The company that captures 60-70% of the global PC industry's profits. Definitely completely insignificant.

Apple has known the score internally for decades and is laughing that score all the way to the bank.

bigyabai 7 hours ago||
None of that refutes anything that was said. macOS is a third-class citizen measured by market share, and the total sum of annual Mac profits is lower than what the iPad ecosystem makes in a year.

Consumers do not want the Mac. Datacenters don't want Apple Silicon. People want the iPhone, they want Airpods, but the M-series Macs have spent 5 years changing absolutely nothing.

philistine 6 hours ago|||
> and the total sum of annual Mac profits is lower than what the iPad ecosystem makes in a year.

So the company that makes between 50-60% of all profits in personal computers has created a market where it makes 100% of the profits, but albeit smaller than the whole PC market. That's terrrrible, what was Apple thinking!

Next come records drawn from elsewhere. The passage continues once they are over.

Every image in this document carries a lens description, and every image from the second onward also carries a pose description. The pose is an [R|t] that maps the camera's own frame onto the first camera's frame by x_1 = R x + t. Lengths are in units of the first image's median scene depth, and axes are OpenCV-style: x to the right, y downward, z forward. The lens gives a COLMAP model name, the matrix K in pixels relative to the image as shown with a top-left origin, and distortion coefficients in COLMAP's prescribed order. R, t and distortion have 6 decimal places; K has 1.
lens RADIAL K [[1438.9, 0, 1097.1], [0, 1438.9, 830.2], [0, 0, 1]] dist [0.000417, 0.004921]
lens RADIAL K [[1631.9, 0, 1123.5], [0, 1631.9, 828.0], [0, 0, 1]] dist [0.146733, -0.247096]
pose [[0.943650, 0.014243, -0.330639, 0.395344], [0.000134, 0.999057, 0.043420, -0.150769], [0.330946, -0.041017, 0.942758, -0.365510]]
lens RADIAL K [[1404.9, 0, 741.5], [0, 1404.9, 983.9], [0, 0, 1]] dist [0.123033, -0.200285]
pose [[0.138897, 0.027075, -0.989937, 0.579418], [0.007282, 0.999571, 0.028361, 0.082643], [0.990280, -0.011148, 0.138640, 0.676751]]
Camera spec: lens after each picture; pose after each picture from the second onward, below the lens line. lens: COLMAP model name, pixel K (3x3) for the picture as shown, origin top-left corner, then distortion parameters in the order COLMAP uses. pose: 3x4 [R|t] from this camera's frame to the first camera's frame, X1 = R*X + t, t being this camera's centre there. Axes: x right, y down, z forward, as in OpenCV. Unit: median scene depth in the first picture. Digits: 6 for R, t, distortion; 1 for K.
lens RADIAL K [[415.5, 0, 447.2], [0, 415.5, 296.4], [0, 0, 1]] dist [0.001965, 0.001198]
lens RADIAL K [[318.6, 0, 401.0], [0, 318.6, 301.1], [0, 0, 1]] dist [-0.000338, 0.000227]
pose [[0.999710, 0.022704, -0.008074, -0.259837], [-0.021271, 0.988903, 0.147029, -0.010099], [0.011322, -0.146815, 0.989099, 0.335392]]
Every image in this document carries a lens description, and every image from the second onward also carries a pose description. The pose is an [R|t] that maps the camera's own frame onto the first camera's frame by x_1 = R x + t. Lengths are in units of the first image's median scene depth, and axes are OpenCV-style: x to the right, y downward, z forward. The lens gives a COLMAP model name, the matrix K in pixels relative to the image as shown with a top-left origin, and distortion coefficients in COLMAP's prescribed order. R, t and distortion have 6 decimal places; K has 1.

Market share is far from everything when people live in poverty and do not have money to spend on good hardware and software. Apple makes stuff for affluent people, and then makes a ton of money from those rich folks. Making Apple the most valuable company in the history of humanity. Boy, that's a terrible place to be in!

bigyabai 6 hours ago||
I shouldn't have to repeat myself; this still doesn't refute the claim that Apple has ceded the consumer compute market. Cheap Macs have flooded the used market for years, and people still gravitate towards plastic Wintel boxes and Chromebooks.

> Apple makes stuff for affluent people

is just repeating the original claim upthread:

>> they've priced the consumer/pro-sumer out of the market prettymuch and so B2B is the more sustainable paying population.

swiftcoder 5 hours ago||||
> Consumers do not want the Mac

Really? As far as I can tell, consumers mostly would love to use Macs, but aren't willing to pay the price of entry

> Datacenters don't want Apple Silicon

Do you know how many people salivate at the prospect of an M-based return of the Xserve?

givinguflac 5 hours ago|||
> but the M-series Macs have spent 5 years changing absolutely nothing.

You clearly keep up with tech news, kudos! I’ve seen no changes from other major pc manufacturers in response to Apple silicon, at all. /s

drnick1 6 hours ago||
Out of curiosity, why would any business with an IT department choose this over an in-house solution built from standard open source components. Think email server on premises or in the cloud using postfix/dovecot/LDAP, maybe Nextcloud with OnlyOffice, Jitsi as a Zoom substitute, etc. These are all mature solutions that are free of vendor lock-in, and can be easily managed by any competent IT team.
tonymet 6 hours ago||
so they can fire the IT department and save $500k+ / year
jiveturkey 6 hours ago||
you wouldn't. a business without an IT department would choose this.
aucisson_masque 5 hours ago||
> including a new option coming this summer that will enable businesses in the U.S. and Canada to place local ads in Maps during key search and discovery moments.

It's happening. The end is near !!!

yalogin 3 hours ago||
This is probably an attempt to retarget the education space more with the launch of the neo. Of course targeting a bigger enterprise space is not a bad idea
danpasca 5 hours ago|
> Starting April 14, Apple Business will be available as a free service in the U.S. and 200+ countries and regions to new and existing users of Apple Business Connect, Apple Business Essentials, and Apple Business Manager.

> Apple Business Essentials, Apple Business Manager, and Apple Business Connect will no longer be available once Apple Business launches. Business Essentials customers will no longer be charged their monthly service fee for device management after April 14. Existing Business Connect data — including claimed locations, place card information, photos, organization information, account details, and more — will automatically migrate to Apple Business at launch.

I don't get it. Is this free? If so this is insane value compared to everything else.